The only grievance plaintiff has included as an exhibit that could have served as a predicate for a retaliation claim against defendant Lundy or any of this group of defendants was the February 27, 2011 appeal, which is marked as rejected. A rejected appeal need not and cannot be withdrawn. Accordingly, the allegation that plaintiff was pressured to withdraw his appeal does not make sense in relation to this grievance. Construing plaintiff's claim as one of retaliation for filing the March 1, 2011 CDCR 22, plaintiff provides no evidentiary support for the threatening statements that he alleges were made by defendants and witnessed by other inmates.
Regardless of which complaint plaintiff thinks motivated the alleged retaliation, the claim fails for evidence of retaliatory intent. Defendants have presented evidence that plaintiff's ad seg placement pending investigation of his allegations reasonably advanced legitimate correctional goal. See Silva v. Di Vittorio , 658 F.3d at 1104. Plaintiff points to no admissible evidence that creates a triable issue of fact on this issue. Accordingly, defendants Lundy, Campbell, Franco and Prior should be granted summary judgment.

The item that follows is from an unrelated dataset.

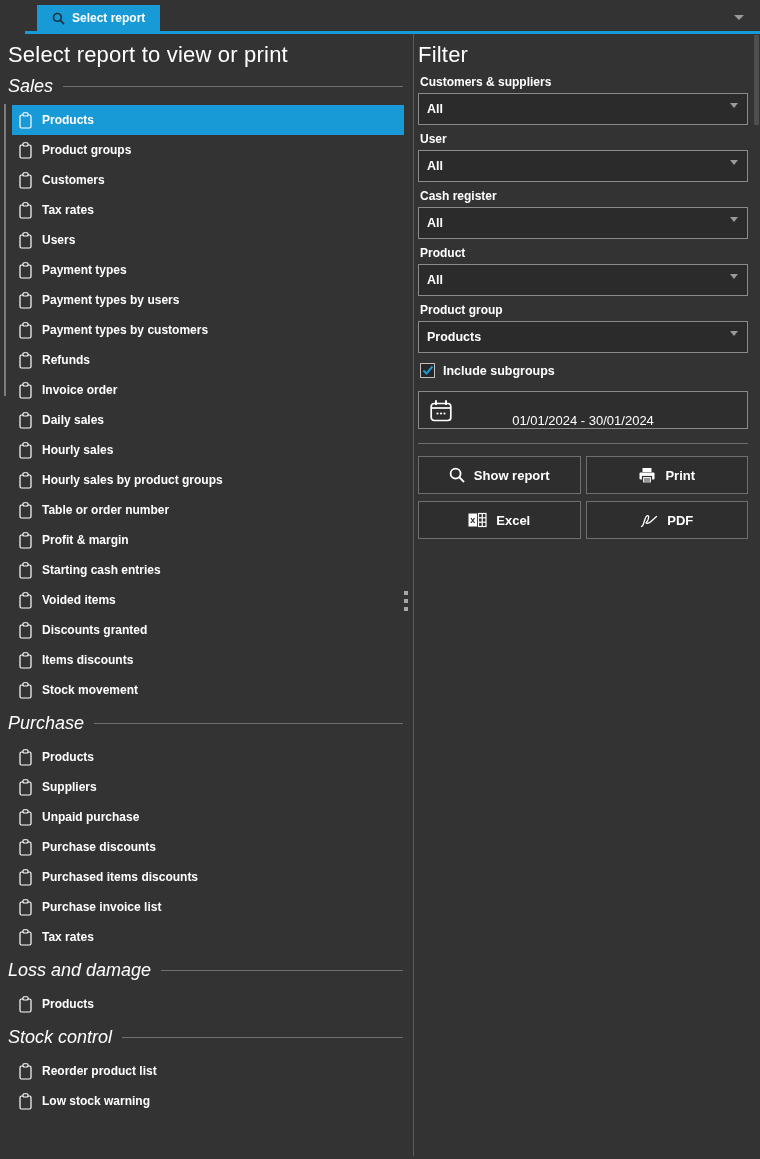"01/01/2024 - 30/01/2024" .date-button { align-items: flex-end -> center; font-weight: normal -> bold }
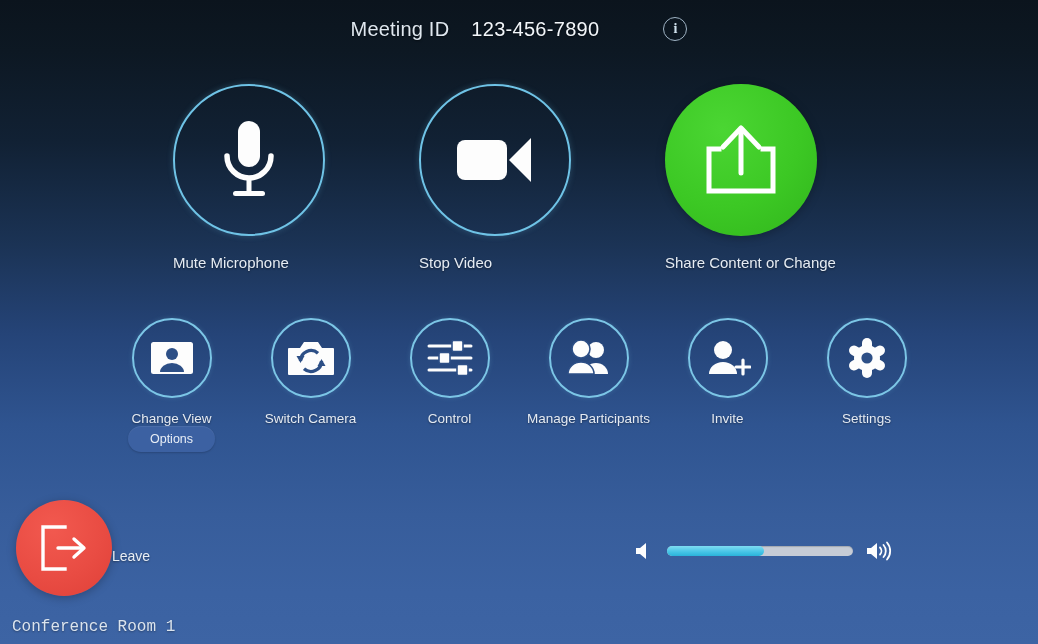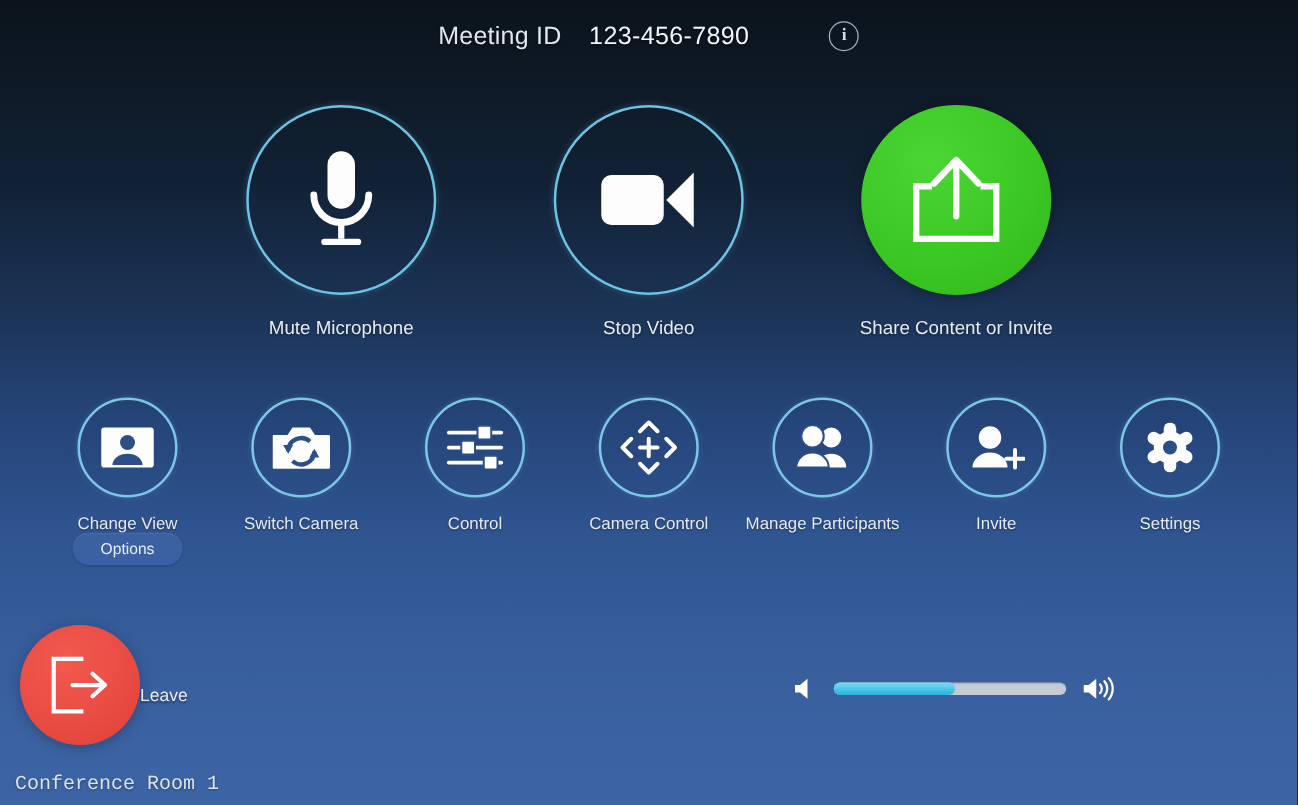"Mute Microphone" .big-item { align-items: center -> none }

Finally, plaintiff acknowledges that defendant Garcia had no involvement in his ad seg placement. Accordingly, the retaliation claim fails as to this defendant. To the extent plaintiff claims that Garcia threatened him, no constitutional violation is presented. Even threats of bodily injury are insufficient to rise to the level of a constitutional violation, because "a mere naked threat" does not equate with the commission of the act itself. Gaut v. Sunn , 810 F.2d at 925. Plaintiff does not offer evidence of any concrete act of retaliation by Garcia. Moreover, the court finds there is an absence of evidence to demonstrate that the filing of any grievance by plaintiff was the motivating factor behind any threat by defendant Garcia. The motion for summary judgment as to defendant Garcia should be granted.
Because the court has found an absence of evidence to support plaintiff's claims and that defendants are entitled to summary judgment on that basis, defendants' qualified immunity arguments need not be addressed.
IT IS RECOMMENDED that:
1. Plaintiff's motion for a stay of the proceedings, ECF No. 142, be denied;
2. Defendants' motion for summary judgment, ECF No. 121, be granted and judgment be entered for defendants.
These findings and recommendations are submitted to the United States District Judge assigned to the case, pursuant to the provisions of 28 U.S.C. § 636(b)(l). Within fourteen days after being served with these findings and recommendations, any party may file written objections with the court and serve a copy on all parties. Such a document should be captioned "Objections to Magistrate Judge's Findings and Recommendations." Any response to the objections shall be filed and served within fourteen days after service of the objections. DUE TO EXIGENCIES IN THE COURT'S CALENDAR, NO EXTENSIONS OF TIME WILL BE GRANTED. The parties are advised that failure to file objections within the specified time may waive the right to appeal the District Court's order. Martinez v. Ylst , 951 F.2d 1153 (9th Cir. 1991).